После заутрени, угрюмоватые, сонные, собирались они в палату, пристывали к лавкам, раскидывая по ним полы своих шуб – намеренно раскидывая, чтоб и испод показать, выпроваживали слуг в предсенцы и начинали свои заумные оханья. Каждому не терпелось высказаться (за ночь много дум скапливалось!), но разговор завязывался постепенно, и к делу, которое сильней всего тревожило, подступали издалека. Первыми обычно начинали старшие. Младшим было «нелюбезно зачинать говурю» – где бы то ни было, а уж особенно в думе. И если кто-нибудь из них все же решился бы заговорить первым, его все равно не поддержали бы… А у старших, у больших бояр, – своя лесенка, и на лесенке той – свой шесток! Молчит Мстиславский, так и все молчат! А Мстиславский последнее время все больше молчал… Опасно стало говорить в думе – если не о хворях или семейных дрязгах: многие шли в думу отвести душу, а некоторые – чтоб на эту душу донести. Вот он – Вяземский: смирен, держится скромно, но знает Мстиславский, что он уже давно натаптывает тропку к царю. Только пока что тропка эта зыбка, нужно втоптать в нее кого-то, иначе далеко по ней не уйдешь. Знает Мстиславский, на кого он уже и намерился – на Салтыкова, царского оружничего. Салтыков тоже хват и с дурна ума пальцы в рот никому не положит! Всеми четырьмя держится за свой чин, унаследованный от отца, и против царя, должно быть, и в мыслях противного не держит. Но и у него дорожка не гладка, споткнется где-нибудь, вот тут его Вяземский и втопчет под себя.
Под стать Вяземскому и иные: царский сокольничий – Пушкин, ловчий[142]
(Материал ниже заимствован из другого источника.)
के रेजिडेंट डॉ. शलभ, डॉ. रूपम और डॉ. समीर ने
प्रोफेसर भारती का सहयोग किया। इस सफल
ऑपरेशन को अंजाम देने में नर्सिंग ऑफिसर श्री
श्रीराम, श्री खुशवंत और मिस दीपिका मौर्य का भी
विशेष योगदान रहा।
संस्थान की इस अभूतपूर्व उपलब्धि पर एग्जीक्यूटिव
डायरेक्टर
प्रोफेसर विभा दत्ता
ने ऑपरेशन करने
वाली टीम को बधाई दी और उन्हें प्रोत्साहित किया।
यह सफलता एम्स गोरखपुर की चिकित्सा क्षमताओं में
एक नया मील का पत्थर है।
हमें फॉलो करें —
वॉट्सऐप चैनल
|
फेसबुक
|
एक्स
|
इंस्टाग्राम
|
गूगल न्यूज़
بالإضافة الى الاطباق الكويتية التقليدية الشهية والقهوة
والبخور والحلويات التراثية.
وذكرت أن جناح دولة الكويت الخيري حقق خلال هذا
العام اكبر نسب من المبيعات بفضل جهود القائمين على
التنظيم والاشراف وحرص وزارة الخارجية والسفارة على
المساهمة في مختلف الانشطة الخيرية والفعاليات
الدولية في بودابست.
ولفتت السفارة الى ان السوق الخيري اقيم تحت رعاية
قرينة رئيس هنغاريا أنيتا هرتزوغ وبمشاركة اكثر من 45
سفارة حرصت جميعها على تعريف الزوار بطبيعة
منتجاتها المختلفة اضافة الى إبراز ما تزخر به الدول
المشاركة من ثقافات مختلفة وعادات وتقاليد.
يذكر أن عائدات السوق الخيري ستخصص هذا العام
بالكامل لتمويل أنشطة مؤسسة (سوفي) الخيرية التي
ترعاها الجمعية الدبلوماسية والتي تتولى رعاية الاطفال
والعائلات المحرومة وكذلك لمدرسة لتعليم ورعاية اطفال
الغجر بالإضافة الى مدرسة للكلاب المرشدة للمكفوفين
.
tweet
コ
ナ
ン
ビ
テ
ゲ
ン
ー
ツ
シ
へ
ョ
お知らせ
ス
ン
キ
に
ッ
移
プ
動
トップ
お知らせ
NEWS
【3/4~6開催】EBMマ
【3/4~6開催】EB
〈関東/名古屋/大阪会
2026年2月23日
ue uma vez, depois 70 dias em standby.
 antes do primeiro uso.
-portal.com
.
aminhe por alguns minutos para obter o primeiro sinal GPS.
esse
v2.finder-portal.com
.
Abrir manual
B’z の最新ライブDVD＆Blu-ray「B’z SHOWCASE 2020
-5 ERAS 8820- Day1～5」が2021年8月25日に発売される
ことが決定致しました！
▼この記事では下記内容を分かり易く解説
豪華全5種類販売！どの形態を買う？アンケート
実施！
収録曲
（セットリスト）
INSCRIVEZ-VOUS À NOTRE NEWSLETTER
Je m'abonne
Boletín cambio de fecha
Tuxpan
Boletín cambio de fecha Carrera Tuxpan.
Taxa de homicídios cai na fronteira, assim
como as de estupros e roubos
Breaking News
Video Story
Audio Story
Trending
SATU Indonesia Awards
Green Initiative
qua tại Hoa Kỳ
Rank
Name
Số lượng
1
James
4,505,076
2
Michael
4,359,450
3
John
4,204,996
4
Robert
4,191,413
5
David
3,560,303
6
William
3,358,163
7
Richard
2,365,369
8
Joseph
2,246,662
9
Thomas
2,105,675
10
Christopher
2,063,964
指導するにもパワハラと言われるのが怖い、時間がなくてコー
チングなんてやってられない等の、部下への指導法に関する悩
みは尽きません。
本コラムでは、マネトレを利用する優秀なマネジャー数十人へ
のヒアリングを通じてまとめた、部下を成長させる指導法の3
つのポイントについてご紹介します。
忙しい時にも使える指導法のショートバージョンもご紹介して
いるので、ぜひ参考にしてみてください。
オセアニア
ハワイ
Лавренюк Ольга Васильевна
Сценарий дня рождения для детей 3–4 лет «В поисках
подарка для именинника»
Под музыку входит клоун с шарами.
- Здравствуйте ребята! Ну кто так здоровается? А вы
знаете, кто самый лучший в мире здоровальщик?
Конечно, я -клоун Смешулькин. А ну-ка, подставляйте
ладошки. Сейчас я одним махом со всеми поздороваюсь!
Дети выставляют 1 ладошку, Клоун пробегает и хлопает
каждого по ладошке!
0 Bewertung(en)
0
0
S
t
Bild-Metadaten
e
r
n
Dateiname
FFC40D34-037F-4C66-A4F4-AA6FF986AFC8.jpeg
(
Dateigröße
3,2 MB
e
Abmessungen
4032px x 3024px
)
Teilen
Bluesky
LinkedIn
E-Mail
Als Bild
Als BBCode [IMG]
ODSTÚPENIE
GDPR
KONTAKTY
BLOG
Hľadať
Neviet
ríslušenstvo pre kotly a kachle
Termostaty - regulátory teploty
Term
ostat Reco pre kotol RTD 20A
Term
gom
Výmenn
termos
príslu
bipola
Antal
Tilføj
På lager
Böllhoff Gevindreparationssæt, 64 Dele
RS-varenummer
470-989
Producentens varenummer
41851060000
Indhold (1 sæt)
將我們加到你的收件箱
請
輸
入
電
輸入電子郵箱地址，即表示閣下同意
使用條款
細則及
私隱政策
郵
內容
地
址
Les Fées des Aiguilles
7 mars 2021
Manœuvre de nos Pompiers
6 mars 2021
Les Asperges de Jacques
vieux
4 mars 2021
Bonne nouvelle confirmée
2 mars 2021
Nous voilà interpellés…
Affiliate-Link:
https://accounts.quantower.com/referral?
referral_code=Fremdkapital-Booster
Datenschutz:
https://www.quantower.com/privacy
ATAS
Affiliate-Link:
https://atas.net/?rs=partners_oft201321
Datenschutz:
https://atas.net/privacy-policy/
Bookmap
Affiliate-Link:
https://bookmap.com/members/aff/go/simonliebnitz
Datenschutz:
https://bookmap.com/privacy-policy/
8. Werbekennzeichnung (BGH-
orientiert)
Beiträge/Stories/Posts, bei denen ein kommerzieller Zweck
– Ловчиков, Умной-Колычев… Все они ждут своего часа, ждут случая, чтоб перешагнуть через других и приблизиться к царю. Пушкину, с его захиревшим родом, только в холопы наниматься, если царь его от чина отставит, а Ловчиковы уже добрую сотню лет не уступают своего чина никому, и этот от царя ни на шаг не отступит. Вложит ему царь в руки вместо своры топор, повелит рубить головы – станет рубить. Умной-Колычев родовит, богат… Колычевы – старейший род на Москве, и немало было средь них, которые сложили головы в борьбе против царского дома, выступив на стороне удельного старицкого князя. Многие вынуждены были бежать из Москвы, постричься в монахи, а этот счел за лучшее поискать царской благосклонности и, кажется, уже нашел ее – два года назад царь пожаловал ему боярство.Вяземский, Умной-Колычев, Пушкин, Ловчиков хоть и таились и хитрили, но сторону царя держали твердо, а были и такие, что старались отсидеться за чужими спинами, выждать… Чья сторона возьмет, на ту и стать. Таких Мстиславский ненавидел и опасался еще больше, чем Вяземского, Умного-Колычева и иных с ними…
Были, однако, и такие, которых Мстиславский мысленно уже избрал своими союзниками, – эти-то бояре как раз и шли в думу, чтоб отвести душу, и Мстиславский вынужден был оставаться в думной палате и говорить со всеми, чтоб от этих, избранных им, отвести беду: не дать им выговориться в сердцах, вовремя остановить, прервать, перебить, даже вовсе запретить говорить – он мог и это, ведь после Бельского он был вторым боярином в думе!
Мстиславский задирал бояр на говурю, но пустой задиркой он редко обходился: не любил Мстиславский пустой говури, каждое слово у него шло к делу. Теперь, накануне царского возвращения, он все чаще начинал разговор расспросом бояр о приказных делах.
– Пошто нас, бояр, про сие допытываешь?
В дальнем углу палаты около муравых изразцов стенной печи сидит боярин Кашин. Знатен боярин, умен, крепок духом, неопрометчив, но иногда закусывает удила. Это он вопросом на вопрос ответил Мстиславскому.
– Нешто не вам дела приказаны?
– Дела-то нам приказаны, а правят всем писаря[143]
. Вся Москва под ними… Да что Москва – вся земля наша ныне писарями правится!– Пустое говоришь, боярин. – Мстиславский невозмутим, но чуть язвителен. – Некоторые из нас сами дьяков во все дела пустили, дабы от забот себя избавить.
– Не ведаю про таковых, – с прежней решительностью сказал Кашин, но, должно быть, почувствовав, что говорит уже не то, замолчал.